Serverless is an ideal solution for peak loads depending on seasonality and other periodic factors. For example, as part of marketing campaigns, to analyze orders that have already been processed. Or in a situation where the developer needs to regulate the load due to quotas. Increasing the number of instances of the function that can simultaneously receive incoming messages increases the throughput of the system. Because quotas are a good tool for regulating and processing such a volume of data. Now this approach can be implemented using other tools — for example, take the entire incoming data stream into a serverless queue and parse it using triggers. But this scenario is applicable in the case when an urgent response to the requests of external consumers is not required.
For example, the portal Auto.ru I used serverless technologies when launching the project “Big SDA Exam” — an online test for pedestrians and drivers. It was expected that a specially launched landing page would experience a high load when users start participating in the online test en masse. Therefore, it was important to ensure automatic scaling of the service. As a result, the application withstood peak loads — more than 100 thousand people successfully tested themselves in testing.
Serverless solutions are not suitable for tasks where guaranteed fast response time and real-time processing of requests are required. Serverless assumes a constantly changing load pattern. If the load is constant, it is easier to use services designed to constantly load allocated resources (containers in the Kubernetes stack, databases running 24/7 with guaranteed response time).

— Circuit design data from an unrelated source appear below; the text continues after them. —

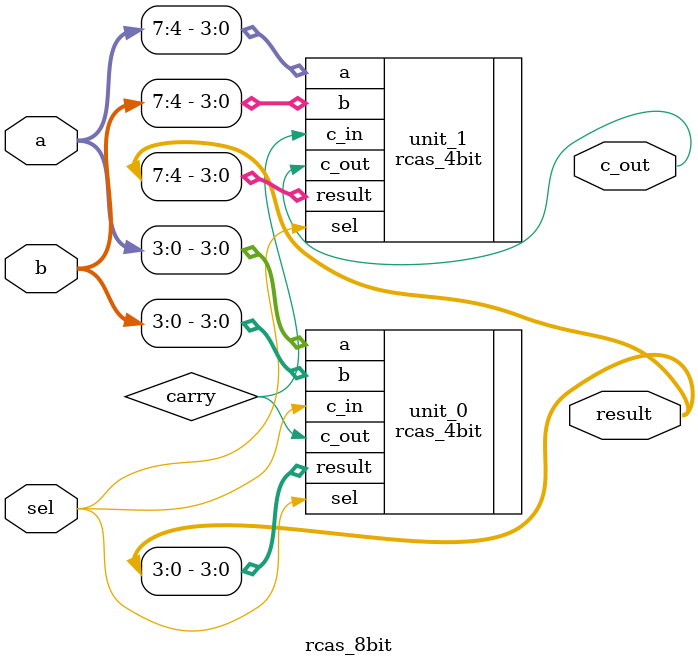
<source format=v>
module rcas_8bit(a, b, sel, result, c_out);
    input [7:0] a,b;
    input sel;
    output [7:0] result;
    output c_out;

    wire carry;
    rcas_4bit unit_0(
        .a(a[3:0]),
        .b(b[3:0]),
        .sel(sel),
        .result(result[3:0]),
        .c_in(sel),
        .c_out(carry)
    );

    rcas_4bit unit_1(
        .a(a[7:4]),
        .b(b[7:4]),
        .sel(sel),
        .result(result[7:4]),
        .c_in(carry),
        .c_out(c_out)
    );
endmodule
</source>
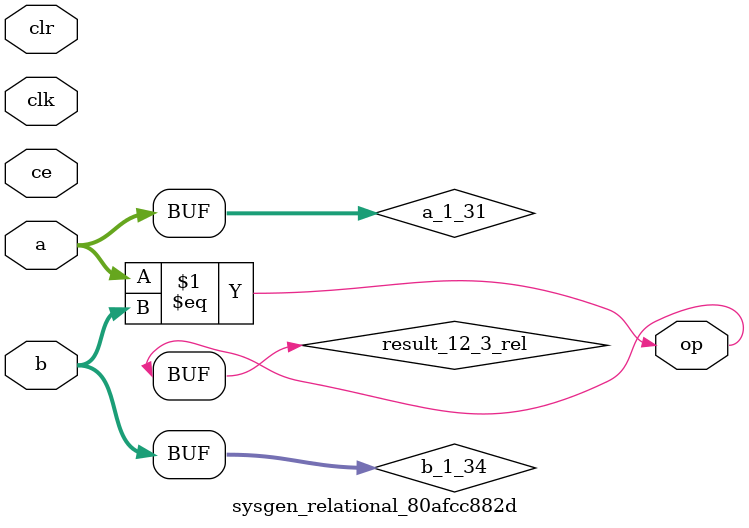
<source format=v>
module sysgen_relational_80afcc882d (
  input [(2 - 1):0] a,
  input [(2 - 1):0] b,
  output [(1 - 1):0] op,
  input clk,
  input ce,
  input clr);
  wire [(2 - 1):0] a_1_31;
  wire [(2 - 1):0] b_1_34;
  localparam [(1 - 1):0] const_value = 1'b1;
  wire result_12_3_rel;
  assign a_1_31 = a;
  assign b_1_34 = b;
  assign result_12_3_rel = a_1_31 == b_1_34;
  assign op = result_12_3_rel;
endmodule
</source>
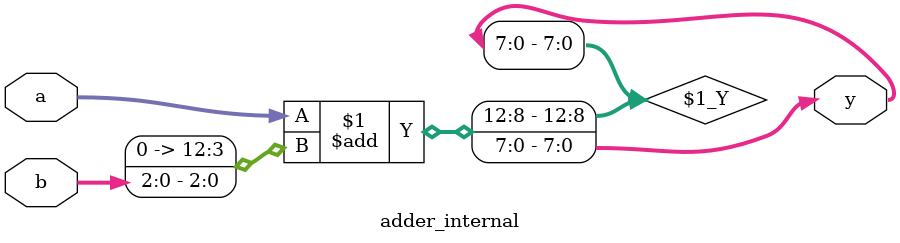
<source format=v>
`timescale 1ns / 1ps
module adder_internal(
input [7:0]a,
input [2:0]b,
output [7:0]y
    );
assign y=a+({{5{2'b0}},b});

endmodule


</source>
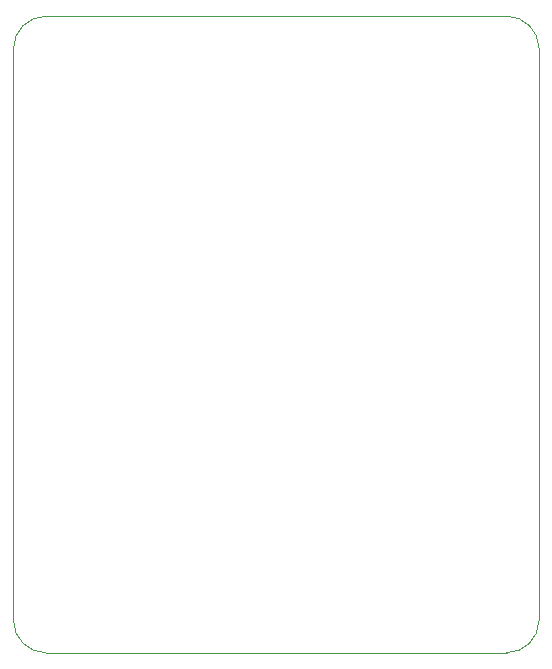
<source format=gbr>
%TF.GenerationSoftware,KiCad,Pcbnew,9.0.5*%
%TF.CreationDate,2025-10-31T15:40:08+01:00*%
%TF.ProjectId,ATMEGA32_evaluation_board,41544d45-4741-4333-925f-6576616c7561,rev?*%
%TF.SameCoordinates,Original*%
%TF.FileFunction,Profile,NP*%
%FSLAX46Y46*%
G04 Gerber Fmt 4.6, Leading zero omitted, Abs format (unit mm)*
G04 Created by KiCad (PCBNEW 9.0.5) date 2025-10-31 15:40:08*
%MOMM*%
%LPD*%
G01*
G04 APERTURE LIST*
%TA.AperFunction,Profile*%
%ADD10C,0.050000*%
%TD*%
G04 APERTURE END LIST*
D10*
X158550000Y-119200000D02*
G75*
G02*
X155800000Y-121950000I-2750000J0D01*
G01*
X114050000Y-70800000D02*
X114050000Y-119200000D01*
X116800000Y-121950000D02*
G75*
G02*
X114050000Y-119200000I0J2750000D01*
G01*
X114050000Y-70800000D02*
G75*
G02*
X116800000Y-68050000I2750000J0D01*
G01*
X116800000Y-68050000D02*
X155800000Y-68050000D01*
X116800000Y-121950000D02*
X155800000Y-121950000D01*
X158550000Y-70800000D02*
X158550000Y-119200000D01*
X155800000Y-68050000D02*
G75*
G02*
X158550000Y-70800000I0J-2750000D01*
G01*
M02*

</source>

What will happen next with serverless technologies
At the AWS re:Invent 2021 conference, the main hyperscale announcements were dedicated to serverless technologies. The main idea that connected the reports was that the serverless approach had passed the peak of hype and reached the productivity plateau. The developer community comes to the conclusion that the resources provided by cloud providers should become serverless.
Serverless is the next stage in the development of cloud services based on open databases. Developers have long been accustomed to existing solutions and want to have either exactly the same protocol for working with serverless databases, or their own database working on the serverless principle. In the next couple of years, we can expect the expansion of support for serverless technologies inside existing databases or the emergence of solutions that emulate them.